---- Source passage

Linda, you hold the peppers over an open flame and let the skin burn until it's black. Some people then put them in a paper bag to let them steam a little, saying that makes it easier to remove the skin. I have never done that; I just let them cool until they can be handled. Then hold them under cold water, and the skin comes right off.
I always stuffed mine with ground beef and rice with tomato sauce and herbs, and it's been a long time since I've done them (I don't eat meat anymore); but I don't think I cooked them for less time.
You can roast any colour peppers the same over an open flame, then what I do is to put them in a bowl and cover the bowl with cling film.
You can put them under cold water if you are in a rush, but I find this easier.
Then once they have cooled the skin will come off very easily.
Remember to keep the top when you slice it off!
Cut the bottom flat so it stands up and take the seeds out.
I like basmati rice and wild mushrooms with cumin, ginger and saffron.
That is a nice stuffing.
Although my American friend after Christmas uses rice with turkey and cranberry sauce! Whatever next!
Do not overcook them or they will end up like porridge. They just need roasting with the stuffing, until hot, no more.
Regards from England.
washing roasted peppers in water will wash away the flavor. u practically defeat the purpose acquiring flavor by roasting pepper when u wash with water... wrap the roasted pepper in towel paper or damp kitchen towel to take off the burnt skin. jmo
I agree but I do not wash them, just put them in a bowl with cling film over them!
Then the skin comes off, so the taste is not gone at all.
The heat off them when they are covered makes the skin very soft, and easy!
i am in total agreement with u Neil, but some people wash roasted pepper with water. i do exactly same procedure u do. other are skirmish, that is why i suggest using paper towel or kitchen towel. i've use both the bowl and saran wrap or paper bag method. no problem taking off burnt skin.
Linda, try using a muffin pan as place holder for stuff pepper. it will hold it's shape.
You can also cover them in foil!
That works over the top of a pyrex glass bowl!
For some reason peppers do not seem to like metal bowls if the peppers are hot, maybe it is just me!
In this rush age, everyone wants things done quickly, I am afraid it does not work as it takes the taste away, so why bother at all.
You may as well eat cardboard!

--------

Exercise brief.
Please state what the pepper-roasting discussion suggests using as a place holder so stuffed peppers keep their shape. The records below have no connection to the pepper-roasting discussion.

---- Record excerpts

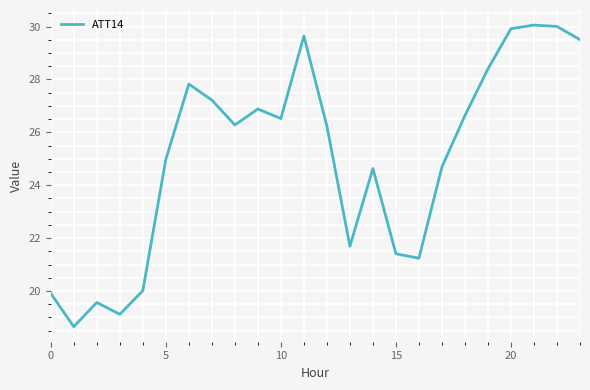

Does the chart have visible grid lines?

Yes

--------
---- Record excerpts

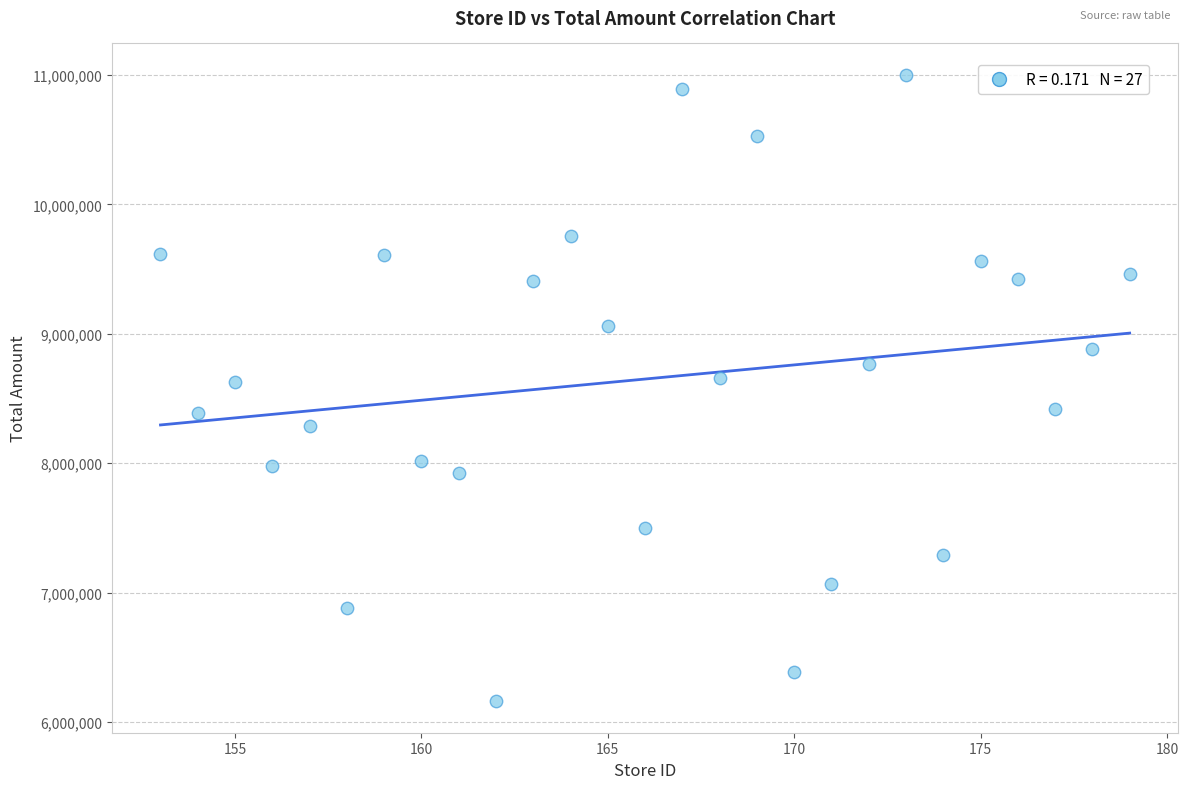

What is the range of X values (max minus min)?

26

--------

Response to this exercise.
A muffin pan.